Aligner
This module implements the aligner.
- class Data(score: float)
Private data class for the Needleman-Wunsch+Gotoh sequence aligner.
- __init__(score: float)
- score: float
The current score.
- p: float
\(P_{m,n}\) in [Gotoh1982].
- q: float
\(Q_{m,n}\) in [Gotoh1982].
- pSize: int
The size of the p gap. \(k\) in [Gotoh1982].
- qSize: int
The size of the q gap. \(k\) in [Gotoh1982].
- class Aligner(start_score: float = - 1.0, open_score: float = - 1.0, extend_score: float = - 0.5)
A generic Needleman-Wunsch+Gotoh sequence aligner.

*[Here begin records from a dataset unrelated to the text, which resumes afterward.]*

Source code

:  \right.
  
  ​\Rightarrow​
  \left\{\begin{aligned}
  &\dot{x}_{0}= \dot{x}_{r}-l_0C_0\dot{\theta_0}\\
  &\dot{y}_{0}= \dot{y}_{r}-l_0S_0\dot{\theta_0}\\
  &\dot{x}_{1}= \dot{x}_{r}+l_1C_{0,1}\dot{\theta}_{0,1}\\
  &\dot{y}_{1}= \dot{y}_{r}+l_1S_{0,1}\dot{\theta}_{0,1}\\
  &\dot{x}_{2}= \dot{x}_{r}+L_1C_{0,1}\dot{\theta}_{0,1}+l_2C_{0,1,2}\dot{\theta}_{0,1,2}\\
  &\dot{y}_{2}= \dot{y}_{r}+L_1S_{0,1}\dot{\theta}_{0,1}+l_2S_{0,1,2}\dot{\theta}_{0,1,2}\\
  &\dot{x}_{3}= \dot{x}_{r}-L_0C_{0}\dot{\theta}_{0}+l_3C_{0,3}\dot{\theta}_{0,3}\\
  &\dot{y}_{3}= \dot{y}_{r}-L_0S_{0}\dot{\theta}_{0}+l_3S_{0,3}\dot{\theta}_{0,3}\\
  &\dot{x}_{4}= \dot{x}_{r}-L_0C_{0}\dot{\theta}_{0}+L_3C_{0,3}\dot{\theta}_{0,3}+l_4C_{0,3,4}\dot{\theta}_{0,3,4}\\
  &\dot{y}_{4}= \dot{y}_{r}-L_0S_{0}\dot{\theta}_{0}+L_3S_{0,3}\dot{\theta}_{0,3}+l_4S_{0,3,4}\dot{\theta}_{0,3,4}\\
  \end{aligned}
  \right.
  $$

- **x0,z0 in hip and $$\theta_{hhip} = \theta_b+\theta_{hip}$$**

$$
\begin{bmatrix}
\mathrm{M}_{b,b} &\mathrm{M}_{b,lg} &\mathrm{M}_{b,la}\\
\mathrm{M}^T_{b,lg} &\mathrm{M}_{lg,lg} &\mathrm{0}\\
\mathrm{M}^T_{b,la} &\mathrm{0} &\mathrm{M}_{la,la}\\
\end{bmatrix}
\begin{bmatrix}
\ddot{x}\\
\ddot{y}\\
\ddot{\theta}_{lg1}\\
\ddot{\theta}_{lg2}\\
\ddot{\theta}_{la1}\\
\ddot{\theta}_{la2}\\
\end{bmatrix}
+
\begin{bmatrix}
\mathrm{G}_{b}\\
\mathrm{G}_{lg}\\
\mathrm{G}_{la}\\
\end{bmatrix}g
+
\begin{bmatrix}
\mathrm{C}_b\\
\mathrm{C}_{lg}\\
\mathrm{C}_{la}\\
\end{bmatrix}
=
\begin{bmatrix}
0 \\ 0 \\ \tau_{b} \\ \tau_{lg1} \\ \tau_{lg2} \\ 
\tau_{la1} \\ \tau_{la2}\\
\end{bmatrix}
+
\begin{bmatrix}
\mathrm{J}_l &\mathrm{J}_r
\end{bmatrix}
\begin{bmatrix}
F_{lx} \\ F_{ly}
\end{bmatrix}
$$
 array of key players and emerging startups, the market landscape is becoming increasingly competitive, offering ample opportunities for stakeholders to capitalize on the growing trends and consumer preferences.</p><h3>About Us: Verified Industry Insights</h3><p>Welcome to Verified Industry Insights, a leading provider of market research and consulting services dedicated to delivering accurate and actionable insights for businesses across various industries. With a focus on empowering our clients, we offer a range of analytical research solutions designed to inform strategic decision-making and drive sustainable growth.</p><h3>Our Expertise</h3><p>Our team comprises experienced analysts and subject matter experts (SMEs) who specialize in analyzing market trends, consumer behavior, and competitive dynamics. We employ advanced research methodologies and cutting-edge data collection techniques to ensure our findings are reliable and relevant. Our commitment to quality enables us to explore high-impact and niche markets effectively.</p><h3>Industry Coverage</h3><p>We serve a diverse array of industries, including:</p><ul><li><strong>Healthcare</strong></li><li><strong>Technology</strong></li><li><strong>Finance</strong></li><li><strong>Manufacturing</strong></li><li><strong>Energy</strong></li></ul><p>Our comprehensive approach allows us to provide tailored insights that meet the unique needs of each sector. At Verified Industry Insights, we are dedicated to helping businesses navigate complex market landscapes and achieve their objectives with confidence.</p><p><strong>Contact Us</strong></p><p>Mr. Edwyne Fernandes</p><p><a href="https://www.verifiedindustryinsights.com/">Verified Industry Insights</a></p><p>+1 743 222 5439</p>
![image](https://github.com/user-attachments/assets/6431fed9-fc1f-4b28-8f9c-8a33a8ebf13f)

This implementation uses Gotoh’s improvements to get \(\mathcal{O}(mn)\) running time and reduce memory requirements to essentially the backtracking matrix only. In Gotoh’s technique the gap weight formula must be of the special form \(w_k = uk + v\) (affine gap). \(k\) is the gap size, \(v\) is the gap opening score and \(u\) the gap extension score.
The aligner is type-agnostic and expects only to call the method
Strategy.similarity()
on the given strategy.- __init__(start_score: float = - 1.0, open_score: float = - 1.0, extend_score: float = - 0.5)
- start_score: float
The gap opening score at the start of the string. Set this to 0 to find local alignments.
- open_score: float
The gap opening score \(v\).
- extend_score: float
The gap extension score \(u\).
- align(strategy: super_collator.strategy.Strategy[super_collator.token.TT], tokens_a: Sequence[super_collator.token.Token[super_collator.token.TT]], tokens_b: Sequence[super_collator.token.Token[super_collator.token.TT]]) Tuple[Sequence[super_collator.token.Token[super_collator.token.TT]], float]
Align two sequences.
- Returns
the aligned sequence (of MultiTokens) and the score
- build_debug_matrix(matrix: List[List[super_collator.aligner.Data]], len_matrix: List[List[int]], ts_a: Sequence[super_collator.token.Token[super_collator.token.TT]], ts_b: Sequence[super_collator.token.Token[super_collator.token.TT]]) str
Build a human-readable debug matrix.
- Parameters
matrix – the full scoring matrix
len_matrix – the backtracking matrix
ts_a – the first aligned string
ts_b – the second aligned string
- Return str
the debug matrix as human readable string